Kensuke Ohira studied organ at the Tokyo University of Arts. In the autumn of 2010 he subsequently entered the Würzburg University of Music with the support of a DAAD scholarship and the Japanese Ministry of Culture. His organ teachers include Christoph Bossert, Masaaki Suzuki, Hiroko Asai, and Rie Hiroe. Ohira has also studied choral conducting with Jörg Straube as well as piano with Alexander Schimpf. As a conductor, Ohira was the founder and director of the Würzburg Bach Cantata Club, which was active from 2010 to 2015. He remains active as a choral conductor, and between 2015 and 2017 served as the musical assistant to Kay Johannsen, the director of music at the Stiftskirche in Stuttgart. From 2017 to 2018 he filled in as the Kantor at the Evangelischen Kirchengemeinde in Stuttgart-Botnang. In the fall of 2018 Ohira will return to his position as organist at Stuttgart’s Stiftskirche. During this time he has continued to pursue his organ studies with Bernhard Haas at the Munich University of Music and Theatre.

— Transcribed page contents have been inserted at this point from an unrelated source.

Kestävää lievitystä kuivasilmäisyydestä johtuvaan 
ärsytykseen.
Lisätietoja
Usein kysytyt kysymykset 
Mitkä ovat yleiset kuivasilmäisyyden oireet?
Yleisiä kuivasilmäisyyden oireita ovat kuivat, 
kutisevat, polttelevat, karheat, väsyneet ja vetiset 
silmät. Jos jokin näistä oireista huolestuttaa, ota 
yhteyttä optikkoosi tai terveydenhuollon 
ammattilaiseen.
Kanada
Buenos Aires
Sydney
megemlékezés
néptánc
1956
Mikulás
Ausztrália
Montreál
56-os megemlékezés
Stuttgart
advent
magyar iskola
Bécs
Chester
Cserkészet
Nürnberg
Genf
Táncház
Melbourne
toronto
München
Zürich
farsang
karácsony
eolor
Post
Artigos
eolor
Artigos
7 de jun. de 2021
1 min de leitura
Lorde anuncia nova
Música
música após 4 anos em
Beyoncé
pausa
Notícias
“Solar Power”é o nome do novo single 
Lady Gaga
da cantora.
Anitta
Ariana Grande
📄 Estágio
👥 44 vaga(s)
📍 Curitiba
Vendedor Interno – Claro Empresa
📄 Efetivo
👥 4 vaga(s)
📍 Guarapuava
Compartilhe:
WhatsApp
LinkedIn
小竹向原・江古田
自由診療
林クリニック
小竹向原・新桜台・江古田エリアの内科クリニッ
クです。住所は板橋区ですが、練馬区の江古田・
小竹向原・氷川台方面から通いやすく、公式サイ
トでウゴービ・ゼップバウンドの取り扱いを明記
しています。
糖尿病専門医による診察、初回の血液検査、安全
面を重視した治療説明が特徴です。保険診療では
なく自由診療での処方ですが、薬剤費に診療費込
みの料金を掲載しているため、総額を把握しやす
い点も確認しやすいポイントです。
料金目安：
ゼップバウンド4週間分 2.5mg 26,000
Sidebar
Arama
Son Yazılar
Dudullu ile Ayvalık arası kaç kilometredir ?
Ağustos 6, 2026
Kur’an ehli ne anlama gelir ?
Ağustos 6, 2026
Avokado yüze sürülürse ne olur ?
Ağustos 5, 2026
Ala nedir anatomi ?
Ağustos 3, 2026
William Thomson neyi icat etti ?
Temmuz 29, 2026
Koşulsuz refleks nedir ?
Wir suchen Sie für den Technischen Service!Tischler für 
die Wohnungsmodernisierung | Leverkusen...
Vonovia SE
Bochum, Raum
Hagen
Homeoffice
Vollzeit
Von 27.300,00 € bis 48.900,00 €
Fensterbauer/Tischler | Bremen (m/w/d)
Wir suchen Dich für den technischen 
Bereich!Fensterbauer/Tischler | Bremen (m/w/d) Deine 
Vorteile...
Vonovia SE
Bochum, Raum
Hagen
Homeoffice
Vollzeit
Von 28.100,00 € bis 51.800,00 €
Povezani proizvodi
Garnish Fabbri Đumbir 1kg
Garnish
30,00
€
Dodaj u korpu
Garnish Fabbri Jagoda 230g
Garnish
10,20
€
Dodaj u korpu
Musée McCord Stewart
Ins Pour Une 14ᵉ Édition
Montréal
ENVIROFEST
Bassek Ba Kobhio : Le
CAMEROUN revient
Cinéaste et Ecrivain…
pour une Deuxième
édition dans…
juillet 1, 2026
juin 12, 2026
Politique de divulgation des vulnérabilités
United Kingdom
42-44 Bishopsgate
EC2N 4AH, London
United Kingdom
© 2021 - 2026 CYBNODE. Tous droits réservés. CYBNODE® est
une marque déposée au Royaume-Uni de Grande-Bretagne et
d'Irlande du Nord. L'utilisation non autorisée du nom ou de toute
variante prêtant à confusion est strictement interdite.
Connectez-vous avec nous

Kensuke Ohira commands a broad repertoire that takes in works from the early Baroque to the most recent contemporary music and includes a number of premieres. He has acquired a reputation for interpretive insight and mastery of organ registrations in church and concert work alike. In particular, he has demonstrated an outstanding facility for adapting to a wide variety of organs and acoustical situations.
Winning the ION International Organ Competition’s Johann Pachelbel Prize has done much to boost Kensuke Ohira’s international career, and he often appears at concert series and festivals such as the Dresden International Organ Festival (held at the Frauenkirche), the Orgelsommer (Freiburg Monastery), the Sunday Recital series at St. Paul’s Cathedral in London, and the Saison Musicale d’Orgue at the Cathédrale Fréjus in France. Ohira has appeared as soloist with the Japan Philharmonic Orchestra as well as the Geidai Philharmonia, with whom he gave the first Japanese performance of the Concerto for Organ and Orchestra by T. Escaich. Ohira is also a member of the Muromachi Ensemble. Forthcoming concerts in the coming years include appearances in Germany and abroad on the most famous organs as well as performances with orchestras.